▶ [Work instruction 1] Decide whether each statement agrees with the commentary on Tom Lehrer songs, answering yes or no and quoting the deciding words. (a) The commentary calls "I Hold Your Hand in Mine" a send-up of a popular song style. (b) The narrator of "My Home Town" realizes that things in his town have gone wrong. (c) The joke in "I Hold Your Hand in Mine" is apparent from the first line.
▶ [Work instruction 2]
Answer these questions from the commentary on Tom Lehrer songs.
(a) What number does the commentary give "My Home Town" in its list?
(b) Which words of Tom's singing in "I Hold Your Hand in Mine" does it quote?
(c) Whose classic does it contrast with "My Home Town"?
▶ [Work instruction 3] Write the next part of the commentary on Tom Lehrer songs, picking up after its final sentence.

▶ [Passage]
....

10) I Hold Your Hand in Mine


In the Lehrer universe, which is perhaps merely our own, love offers no consolation as time ensures that all things will grow old and waste away. Yet some times we may find ways to make it endure, as in this heartwarming ballad. This is another subversive send-up of a popular song style, cleverly structured so that the joke isn’t immediately apparent but comes across gradually. It’s surprisingly graphic, actually, and the warbling tones of Tom’s voice as he sings of “taking healthy bites” only make it more disturbing. If you think about it, there aren’t really that many good-old-fashioned man-with-a-piano songs that take the point of view of an admitted psychopath, so it’s nice that we have this number to spice things up.


9) My Home Town


Beating “The Kids Aren’t Alright” to the punch by several decades, this song is indeed a look at the cherished home town which the singer nostalgically longs for, and all the fucked-up things that have happened to it since he lived there (including one line that can’t be mentioned for fear of controversy). But unlike the Offspring classic, the narrator of this song doesn’t realize that things have gone wrong or ever were, seeing everything through such a thick veil of nostalgia: if there’s nothing else you take from Tom, it should be that this sort of thinking can be very dangerous.

....

[Saved entries]
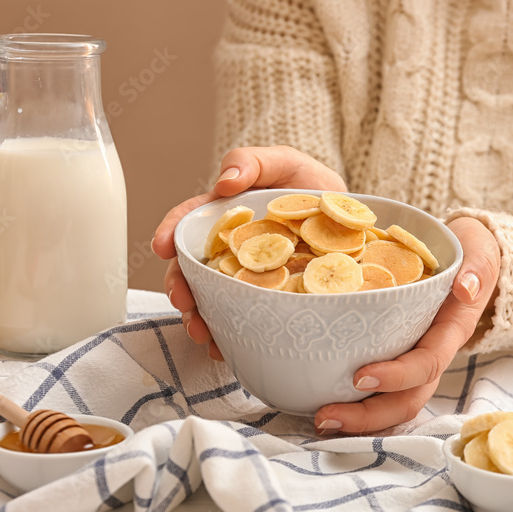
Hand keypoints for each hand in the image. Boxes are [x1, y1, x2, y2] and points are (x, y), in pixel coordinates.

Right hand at [152, 146, 346, 357]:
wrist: (351, 220)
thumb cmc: (310, 187)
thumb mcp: (285, 164)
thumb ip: (252, 162)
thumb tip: (224, 182)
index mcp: (225, 216)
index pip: (188, 223)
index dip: (170, 233)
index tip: (161, 247)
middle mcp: (229, 251)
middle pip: (192, 270)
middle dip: (181, 288)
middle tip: (184, 302)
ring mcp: (246, 280)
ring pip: (212, 301)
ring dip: (201, 319)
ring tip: (203, 334)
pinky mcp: (266, 303)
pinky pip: (243, 322)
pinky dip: (230, 337)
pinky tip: (227, 349)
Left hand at [314, 217, 500, 434]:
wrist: (468, 255)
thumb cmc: (469, 252)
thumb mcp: (478, 252)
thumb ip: (476, 268)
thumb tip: (465, 288)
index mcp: (451, 333)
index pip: (426, 364)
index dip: (396, 376)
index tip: (360, 377)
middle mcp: (432, 355)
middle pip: (407, 399)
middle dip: (369, 414)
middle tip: (326, 415)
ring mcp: (414, 360)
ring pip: (392, 403)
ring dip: (358, 418)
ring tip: (319, 419)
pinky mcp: (397, 357)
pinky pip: (380, 391)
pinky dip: (354, 404)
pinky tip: (321, 404)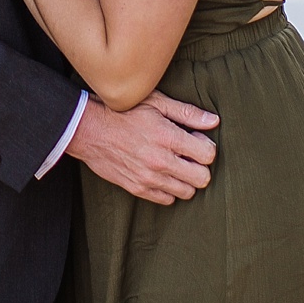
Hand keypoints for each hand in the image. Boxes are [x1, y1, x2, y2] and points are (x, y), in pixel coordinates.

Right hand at [65, 91, 219, 204]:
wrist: (89, 131)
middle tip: (189, 154)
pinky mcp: (137, 189)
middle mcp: (160, 161)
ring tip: (176, 163)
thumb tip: (214, 121)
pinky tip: (163, 173)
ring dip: (186, 179)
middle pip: (202, 179)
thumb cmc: (123, 112)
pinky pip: (167, 200)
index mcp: (167, 137)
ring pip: (187, 192)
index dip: (206, 146)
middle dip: (201, 166)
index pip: (208, 155)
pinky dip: (170, 189)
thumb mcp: (156, 103)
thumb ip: (187, 113)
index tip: (196, 139)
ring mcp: (148, 178)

....

▶ [Task output 1]
(a) Yes: "This is another subversive send-up of a popular song style"
(b) No: "the narrator of this song doesn’t realize that things have gone wrong or ever were"
(c) No: "cleverly structured so that the joke isn’t immediately apparent but comes across gradually"

▶ [Task output 2]
(a) 9
(b) "taking healthy bites"
(c) The Offspring's

▶ [Task output 3]
8) Bright College Days


Few people could speak of the banality of higher education better than Lehrer, and his desecration of the “alma mater” still rings painfully true to many of us graduates, especially in this time of low employment and general discouragement (“we will sleep through all the lectures/and cheat on the exams/and we’ll pass/and be forgotten with the rest”). The students may have had fun with their beer and Benzedrine but it ultimately is all castles in the sand as they slowly relinquish their dreams and begin “sliding down the razor blade of life”, a pitch-perfect Lehrerism for the inexorable sense of doom that shows up again and again in his work.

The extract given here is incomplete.